"Organisms pay attention to what other members of their species are doing," says Cori Bargmann, a neuroscientist at Rockefeller University. "It's a very robust phenomenon that you see from humans on Twitter to bacteria, and everything in between."
That's why Bargmann, Torsten N. Wiesel Professor and head of Rockefeller University's Lulu and Anthony Wang Laboratory of Neural Circuits and Behavior, and her coworkers set out to understand how animals are incorporating social information into their behavior. Their most recent study pinpoints genome variations that allow animals to use information about their competitors to modify their innate strategies for searching for food. These findings provide concrete evidence for game theory, which suggests, among other things, that population density changes how individuals act.
In the study, Bargmann and her collaborators designed a series of experiments using Caenorhabditis elegans, a tiny roundworm with easily detectable habits.

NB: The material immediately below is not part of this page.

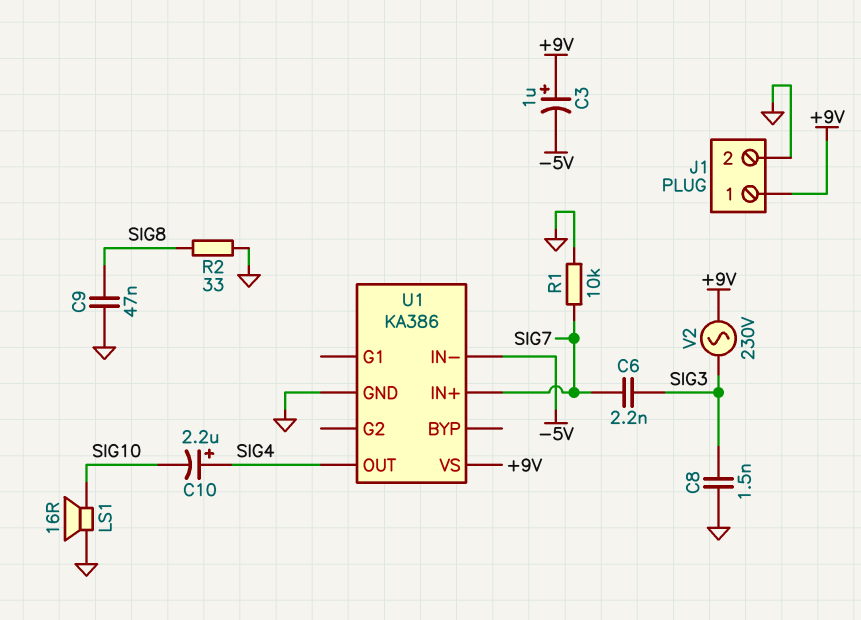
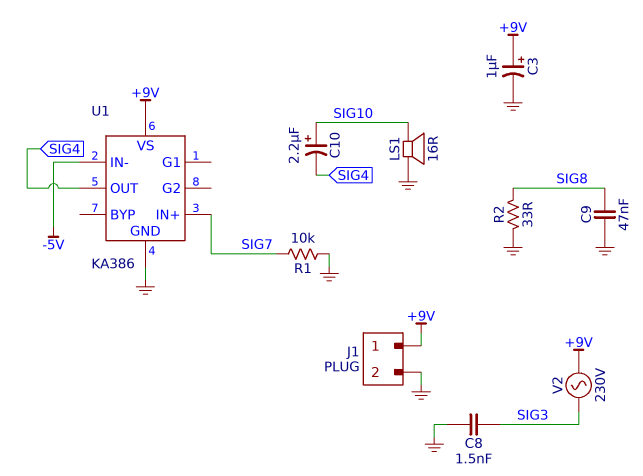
C3: 1uF (plus +9V, minus -5V) -> 1uF (plus +9V, minus GND)
C6: 2.2nF (SIG3, SIG7) -> none
C10: 2.2uF (plus SIG4, minus SIG10) -> 2.2uF (plus SIG10, minus SIG4)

The worms interact with one another by secreting and sensing pheromones. "The advantage to using a simple organism like C. elegans is that you can look at questions in great detail," Bargmann says. "But some principles that emerge may apply to all species, including humans."
An unexpected role for pheromones
In the wild, C. elegans worms in the quest for food alternate between an exploratory behavior called roaming and a less active behavior called dwelling, where the worms essentially "hunker down and eat," Bargmann says. By exploring the differences in the worms' behavior in various settings, the researchers found a new role for pheromones called ascarosides. These signaling molecules control behaviors like male sexual activity. (C. elegans are self-fertilizing hermaphrodites, but some do have sex -- though worms tend to get lucky only once every 100 generations.) But Bargmann found the pheromone also seemed to help the animals modify their behaviors based on how many worms were nearby.
With further experimental analysis, the scientists identified two distinct genetic variants that resulted in these sensitivity differences, suggesting that in crowded places, wild C. elegans populations with a specific genetic variation adopt different behaviors than those who don't. The variants that are insensitive make less of a key protein that senses ascarosides in their olfactory system than those that are sensitive.
Evolution and social behavior
"The big take home," Bargmann says, "is that one of the ways behavior evolves is through the appearance of genetic changes that affect sensory capabilities. We have every reason to believe that human behaviors have been shaped in a similar way." The findings also suggest that natural trait variations are the result of both environmental cues and genetic changes.
For example, reptiles don't eat sugar, and have lost their sweet-tasting receptors during the course of evolution. But hummingbirds evolved from reptiles, and they can nevertheless taste sugar -- meaning they had to evolve a brand new taste receptor. "This is an evolutionary change in sensitivity, matched to diet," Bargmann says. "We're seeing something similar in the C. elegans pheromone sensitivity as well."
She says, "It may be that behavior is shaped in an ongoing way by variations in the genome that affect our sensitivity to the external world. There's so much more to learn about genetic variations that may lead to differences in behavior."
Either way, Bargmann says, "The recognition that population density is a regulator of behavioral strategies may provoke thought about human behavior's links to its animal origins."